How you make a screwdriver more sonic is ridiculous. Somebody once, back in the 60s, Victor Pemberton (in Fury from the Deep) probably – or maybe the script editor – wrote the words ‘sonic screwdriver’ and thinks it great. But now it has become this thing, like Gandalf’s staff. It’s not; it’s silly. People say ‘You’re making the sonic screwdriver silly because it lit a candle or something. Making it silly? It’s a screwdriver which is sonic. Are you listening?!’
I do think every kid with glasses is now Doctor Who. If you can find pair of sunglasses in the house then you don’t have to buy a sonic screwdriver toy, you can just play with them. I don’t think he will ever lose his sonic sunglasses because kids think that’s funny. People who think we should slaughter more other people who are very cross about the stupidity of sonic sunglasses? What can you say? Now, when they were petitioning about the TARDIS not becoming a toilet back in the day, the petition was funny. Where’s the humour for goodness sake?
SM: They did that in Attack of the Cybermen – which I thought was a great gag – and it kept showing up as something else. I certainly wouldn’t be adverse to it. People would say: ‘I think it’s perfectly fine for the Doctor to travel in a phone box but an organ is ridiculous.’ You have to love that mindset!

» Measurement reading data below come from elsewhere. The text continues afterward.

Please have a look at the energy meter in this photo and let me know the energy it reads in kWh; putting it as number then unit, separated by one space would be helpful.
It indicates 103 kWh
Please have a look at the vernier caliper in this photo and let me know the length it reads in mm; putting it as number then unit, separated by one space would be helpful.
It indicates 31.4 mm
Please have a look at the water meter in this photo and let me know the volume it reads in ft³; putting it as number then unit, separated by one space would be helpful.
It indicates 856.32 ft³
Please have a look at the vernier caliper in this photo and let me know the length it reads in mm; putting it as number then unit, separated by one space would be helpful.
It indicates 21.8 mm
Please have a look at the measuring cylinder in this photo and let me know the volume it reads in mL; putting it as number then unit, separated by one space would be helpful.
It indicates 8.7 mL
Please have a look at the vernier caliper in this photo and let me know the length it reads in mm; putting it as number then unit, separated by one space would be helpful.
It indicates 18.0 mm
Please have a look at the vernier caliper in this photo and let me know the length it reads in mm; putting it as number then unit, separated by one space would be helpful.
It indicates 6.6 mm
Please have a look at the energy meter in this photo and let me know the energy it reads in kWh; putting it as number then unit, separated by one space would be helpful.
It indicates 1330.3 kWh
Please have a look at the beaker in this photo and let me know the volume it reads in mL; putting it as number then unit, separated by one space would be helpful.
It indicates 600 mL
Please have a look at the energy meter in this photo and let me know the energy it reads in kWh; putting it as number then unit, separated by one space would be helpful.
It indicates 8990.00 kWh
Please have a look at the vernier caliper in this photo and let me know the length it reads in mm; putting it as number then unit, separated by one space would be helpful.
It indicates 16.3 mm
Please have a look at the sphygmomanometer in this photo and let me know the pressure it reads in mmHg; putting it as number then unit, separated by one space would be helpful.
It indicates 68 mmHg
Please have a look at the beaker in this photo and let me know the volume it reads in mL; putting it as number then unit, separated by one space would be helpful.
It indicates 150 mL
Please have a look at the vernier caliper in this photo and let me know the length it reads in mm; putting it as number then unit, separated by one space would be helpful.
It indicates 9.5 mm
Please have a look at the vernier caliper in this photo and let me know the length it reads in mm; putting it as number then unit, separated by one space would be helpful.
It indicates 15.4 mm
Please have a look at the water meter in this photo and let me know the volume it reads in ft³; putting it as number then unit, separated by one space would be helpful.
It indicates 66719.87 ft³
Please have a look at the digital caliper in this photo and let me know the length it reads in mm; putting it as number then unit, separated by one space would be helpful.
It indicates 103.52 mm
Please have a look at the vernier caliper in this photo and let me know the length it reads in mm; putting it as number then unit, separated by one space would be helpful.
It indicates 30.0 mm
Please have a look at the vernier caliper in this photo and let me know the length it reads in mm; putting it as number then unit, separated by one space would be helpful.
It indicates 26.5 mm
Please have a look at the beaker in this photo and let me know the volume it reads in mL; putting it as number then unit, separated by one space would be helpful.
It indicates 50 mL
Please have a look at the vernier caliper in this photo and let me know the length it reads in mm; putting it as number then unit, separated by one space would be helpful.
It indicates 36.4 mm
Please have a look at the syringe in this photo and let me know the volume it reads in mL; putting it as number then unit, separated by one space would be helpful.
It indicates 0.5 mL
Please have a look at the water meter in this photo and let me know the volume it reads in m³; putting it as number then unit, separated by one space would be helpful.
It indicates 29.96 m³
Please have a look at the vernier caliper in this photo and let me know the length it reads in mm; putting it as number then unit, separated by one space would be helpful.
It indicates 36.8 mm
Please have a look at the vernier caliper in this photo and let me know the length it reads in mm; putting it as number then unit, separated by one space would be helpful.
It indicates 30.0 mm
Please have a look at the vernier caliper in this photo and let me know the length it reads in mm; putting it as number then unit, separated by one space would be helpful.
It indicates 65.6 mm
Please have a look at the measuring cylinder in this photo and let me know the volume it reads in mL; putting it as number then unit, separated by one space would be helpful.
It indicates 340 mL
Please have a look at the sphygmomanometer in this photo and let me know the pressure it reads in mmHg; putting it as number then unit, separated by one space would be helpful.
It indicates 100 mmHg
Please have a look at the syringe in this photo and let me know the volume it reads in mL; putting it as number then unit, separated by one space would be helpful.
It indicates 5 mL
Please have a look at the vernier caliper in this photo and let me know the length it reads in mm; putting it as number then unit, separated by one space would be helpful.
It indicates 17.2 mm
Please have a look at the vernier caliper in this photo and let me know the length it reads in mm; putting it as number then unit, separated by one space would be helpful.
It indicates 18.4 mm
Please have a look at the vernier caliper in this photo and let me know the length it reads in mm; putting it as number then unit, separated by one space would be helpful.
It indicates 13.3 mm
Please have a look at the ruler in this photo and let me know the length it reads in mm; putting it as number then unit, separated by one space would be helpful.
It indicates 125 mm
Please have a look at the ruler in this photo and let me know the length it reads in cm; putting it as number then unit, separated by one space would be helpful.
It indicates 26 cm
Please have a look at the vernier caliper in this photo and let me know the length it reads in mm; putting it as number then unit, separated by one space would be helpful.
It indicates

Peter, you must be amazed at the continued interest in the show. As an actor now of established standing do you think you could have coped with all of this media attention as a younger actor?
PC: I don’t think so, no. I think I’m very lucky to be this age – although some things are not that great! [Points at knee again] I think as a younger actor I’d find it very difficult. We went on this world tour [summer 2014], which was great. People say that the programme is successful internationally but until you go out there and actually see what’s going on in South Korea, Australia, Mexico or Rio, and meet thousands and thousands of fans… The show’s played in these places for a long long time, so it’s part of their upbringing. We were looked after really well and I remember thinking ‘I’m really glad I’m not 21 and I’m not in a band because you’d think that this is what life is… being adored and living in nice hotels.’ I, as a grown up, know this will come to an end, so [I] just enjoy it while it’s happening.
Do you have any regrets in turning down the audition for the Doctor Who movie in the 90s? The role that went to Paul McGann.
PC: No. Because I loved the show so much I knew that I wouldn’t get the part, so I didn’t want to put myself through that experience. Why would you? What would be the point of doing that? Paul’s a big star – they were always going to give it to a big star – I wasn’t a big star like Paul. I was wise enough to know that. I love Paul, he’s fantastic and he was great, but there was no way I was going to get that part. They just added me as a name on the list and I decided I didn’t want to go near that. It was tempting but I knew what would happen. The only point of doing it would be to say ‘I was this close [he squeezes his thumb and forefinger together] and got to read the script’.